What’s another option to deal with this type of depression? Self help. Reading a step-by-step plan on overcoming depression. (More later…)
Anxiety From Stressful Event(s)
As in the above example, sometimes a single stressful event can cause someone to get depression (even though their serotonin levels may be normal). And a series of stressful things can cause you to be clinically depressed…
When I was just 16, I was so depressed that I tried to kill myself by driving my car as fast as it would go into trees lining a two-lane highway. (You will not believe I survived when you read my story.) But my suicide attempt was the culmination of a couple years of stress that included flunking school, getting in trouble with the law, girlfriend breaking up with me, and wrecking my car.
My amazing survival was a turning point in my life. I started looking for natural cures for depression because I knew that changing my life would involve much more than taking a pill like Prozac or some other SRI – “Serotonin Reuptake Inhibior.” (They weren’t around then anyway!) But I was determined to ‘outsmart’ my depression.
It’s Usually Multiple Stressors Over Time
Usually, it’s a series of events over time that gets people depressed. Take divorce, for example: Even though the word “divorce” describes a single event, it can lead to multiple highly stressful things happening to the divorcee all at once:
- Loss of a relationship: It was supposed to be “…to death do us part.”
- Financial security gives way to financial worry.
- No more nice house and car.
- Interaction with your own kids now becomes a privilege, not a right.

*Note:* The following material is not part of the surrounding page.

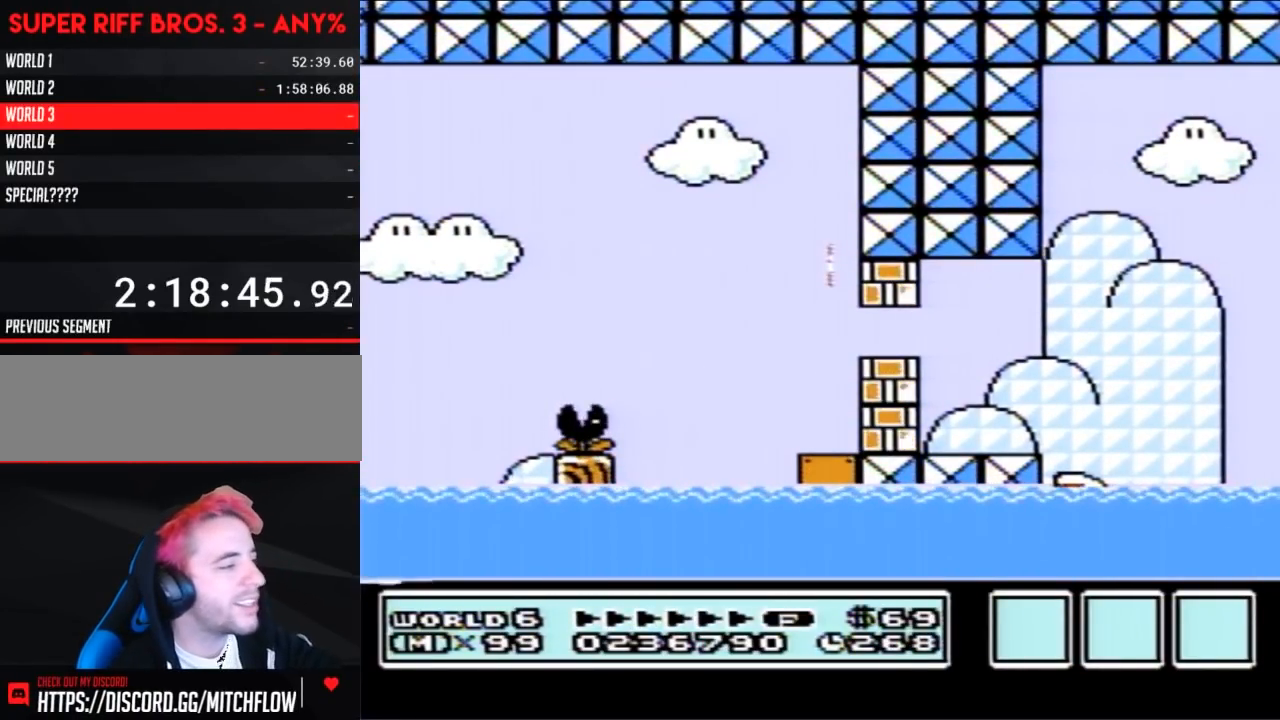
{"buttons": [], "events": []}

- Having to move when you aren’t ready. (Moving is, of course, stressful by itself.)
…You get the idea.
Taught To ‘Enjoy’ Depression
It is strange, but some folks actually enjoy the sadness of depression… They are ‘at home’ with this feeling because they feel it’s the most appropriate way to react to the death of a loved one or some other stressful event.

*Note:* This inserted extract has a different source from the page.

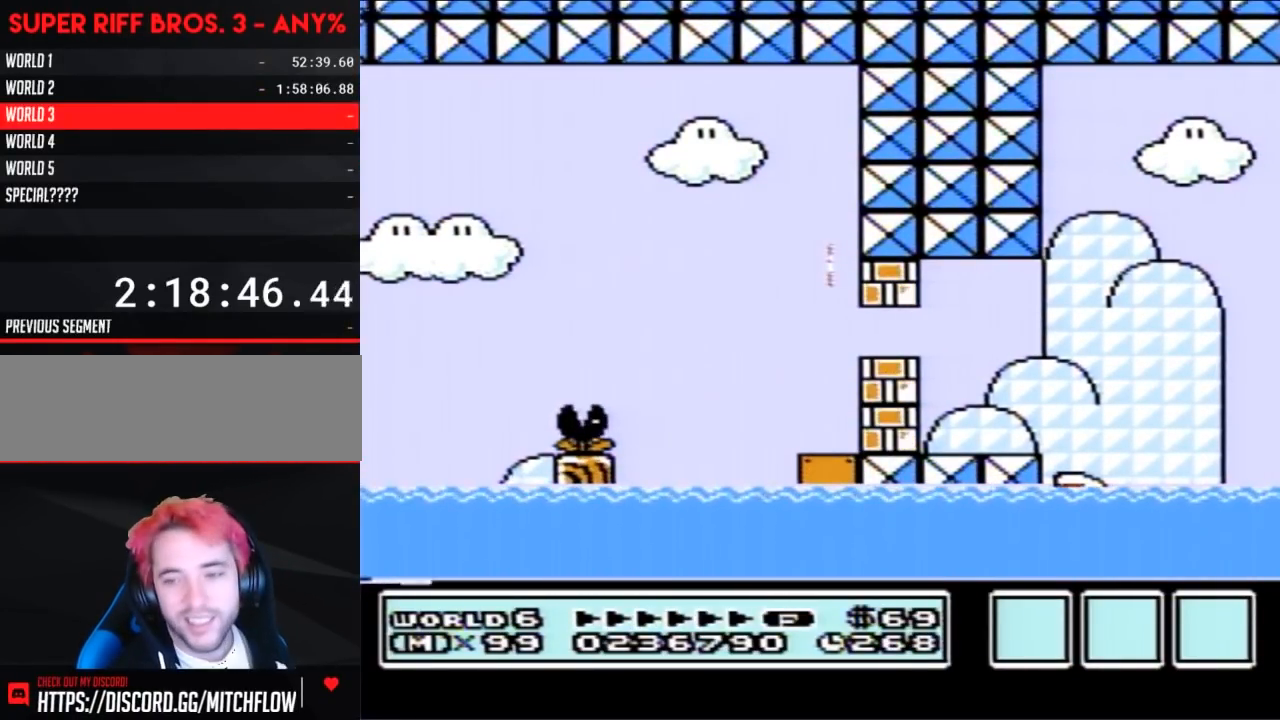
{"buttons": [], "events": []}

The real reasons for someone wallowing in depression are: One, it gets them personal one-on-one attention from people (their ‘caretakers’). And two, it gives them ‘permission’ to let their daily responsibilities of life slide; they can stay in bed ’til late and avoid cooking and cleaning, for example, and nobody will say anything derogatory about their ‘laziness.’
There’s one theory that holds they are “taught” to act this way at an early age:
If your parents habitually left you alone to play, figuring “…she’s happy, leave her alone,” and paid attention to you only if you cried, they unknowingly taught you a life lesson: You will get personal attention only if you are in distress.